Elliott received a private admonition, which cleared the way for him to practice law without interruption as a name partner at Prickett Jones & Elliott, a firm that has been part of the legal firmament in Delaware since the late 19th Century.

The sanctioning occurred on Jan. 14, according to Chief Disciplinary Counsel Mary M. Johnston, whose office handles misconduct cases against Delaware lawyers. While private admonitions by definition are kept confidential, Johnston said this one was an exception under the disciplinary rules because it involved an allegation of criminal conduct and because it already was public knowledge.

Johnston disclosed the disposition of Elliott's case in response to a request Thursday from the Delaware Grapevine.

Victor F. Battaglia Sr., a Wilmington lawyer who represented Elliott, declined comment, saying he believed he had an obligation under the disciplinary system to keep the matter confidential.

The private admonition appears to be the last word in a case that has dragged on for more than a year with twists and turns in timing and in the charges that Elliott faced. At its worst he seemed subject to criminal charges as serious as a gun-related felony and to a legal disciplinary system where penalties range in increasing severity from private admonition, public reprimand and suspension to disbarment.

Elliott, 60, has practiced law since 1967. He is a graduate of Harvard College and the University of Virginia law school and once clerked for the state Supreme Court. The law firm where he works is a fixture of the Delaware bar with more than 20 attorneys in its Wilmington headquarters as well as offices in Dover and Kennett Square, Pa.

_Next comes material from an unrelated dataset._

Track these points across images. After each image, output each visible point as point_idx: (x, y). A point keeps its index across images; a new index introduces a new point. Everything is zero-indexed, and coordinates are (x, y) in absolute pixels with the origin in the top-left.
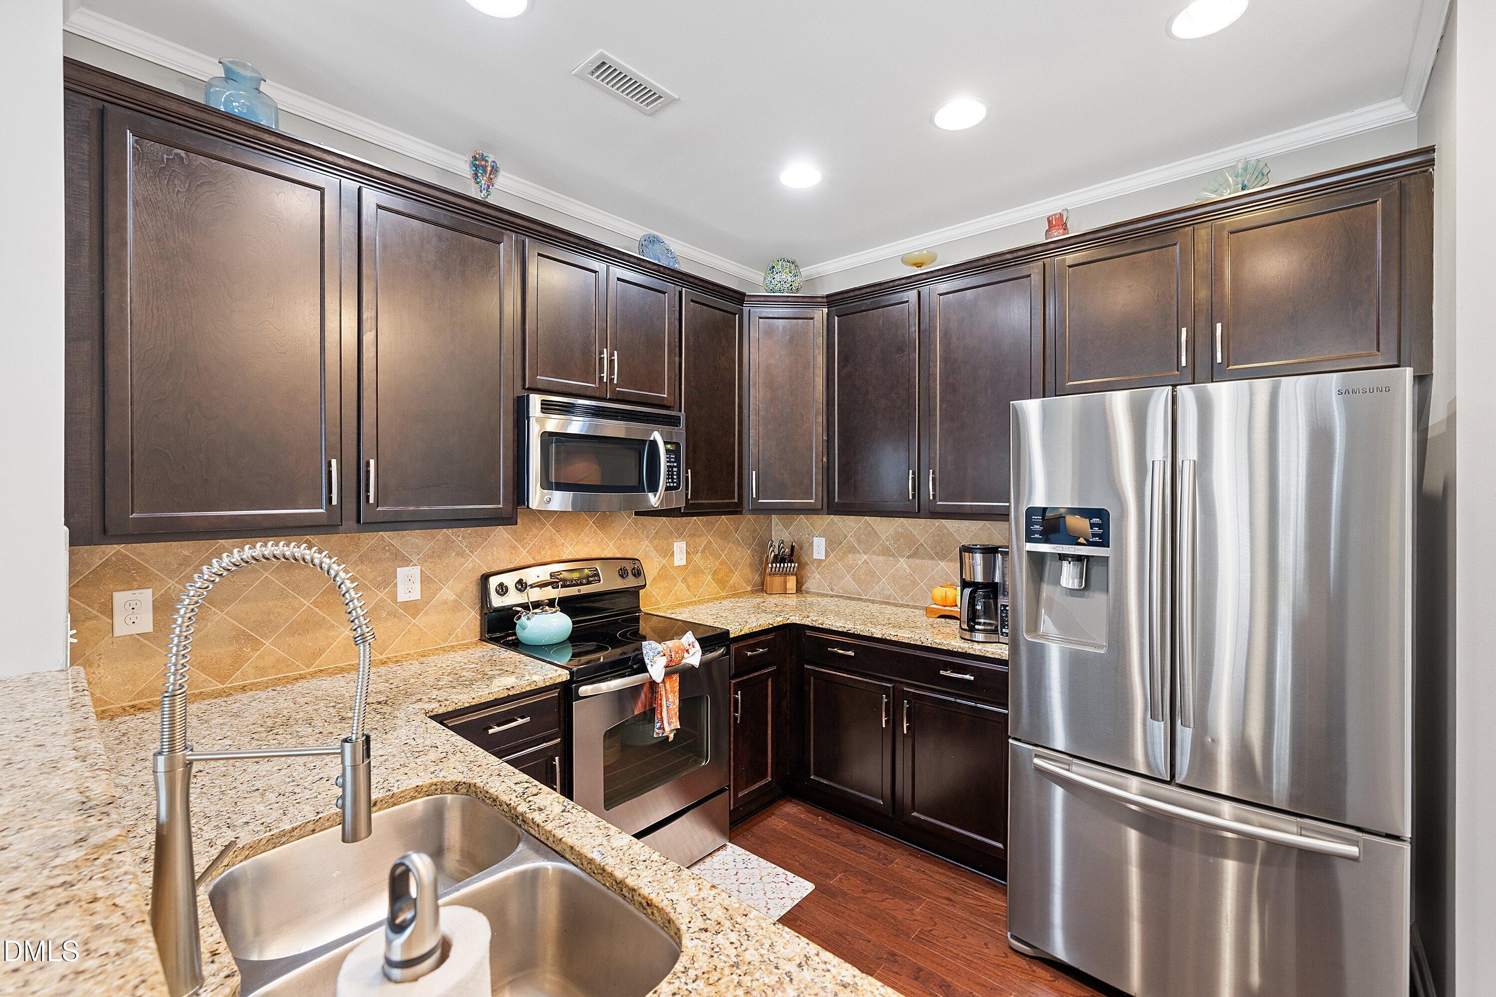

Elliott's troubles began on Nov. 14, 2001. As both the prosecution and the defense in his criminal case acknowledged, Elliott returned to his farm in Delmar from deer hunting and shot a seven-month-old boxer he said had frightened his wife. The dog was owned by a neighbor.

Elliott was charged with two felonies, cruelty to animals and possession of a firearm during the commission of a felony. Despite the seriousness of the charges, he was allowed to keep practicing law by the Delaware Supreme Court, which oversees the disciplinary system.

The case dawdled through a constitutional challenge and the 2002 election, where the most volatile race was the one for attorney general. It involved Republican Attorney General M. Jane Brady, whose office was prosecuting Elliott, and Democrat Carl Schnee, a Wilmington attorney who was a former law partner of Elliott's, as well as Green Vivian A. Houghton, a Wilmington attorney whose campaign was based on attacking special treatment for the politically connected. Brady won with 48 percent of the vote.

While Elliott's case could have been as politically volatile as the campaign itself, it did not come to trial until the day after the election, when he pleaded to a single reduced charge -- a misdemeanor for cruelty to animals. The prosecution and the defense said the matter received routine handling with no special treatment.

Elliott was sentenced to a $500 fine, a year of probation, 100 hours of community service at the SPCA, forfeiture of the weapon and restitution to the dog's owner.

He still faced possible disciplinary penalties, however. Johnston said she brought the case to a Preliminary Review Committee, a panel of two lawyers and a layperson functioning as a sort of grand jury, with a recommendation for formal proceedings against Elliott. The names of the committee members are confidential.

The committee offered Elliott the opportunity to consent to a private admonition, which he accepted, Johnston said. Under the disciplinary system, that ended the matter with no provision for her office to pursue it further, she said.

There is precedent for such a conclusion in disciplinary actions against lawyers convicted of criminal misdemeanors, Johnston said. She cited situations that led to private admonitions for a lawyer who was in a fight and a lawyer who let someone drive with a suspended license.

Elliott's case, like the others, ended quietly.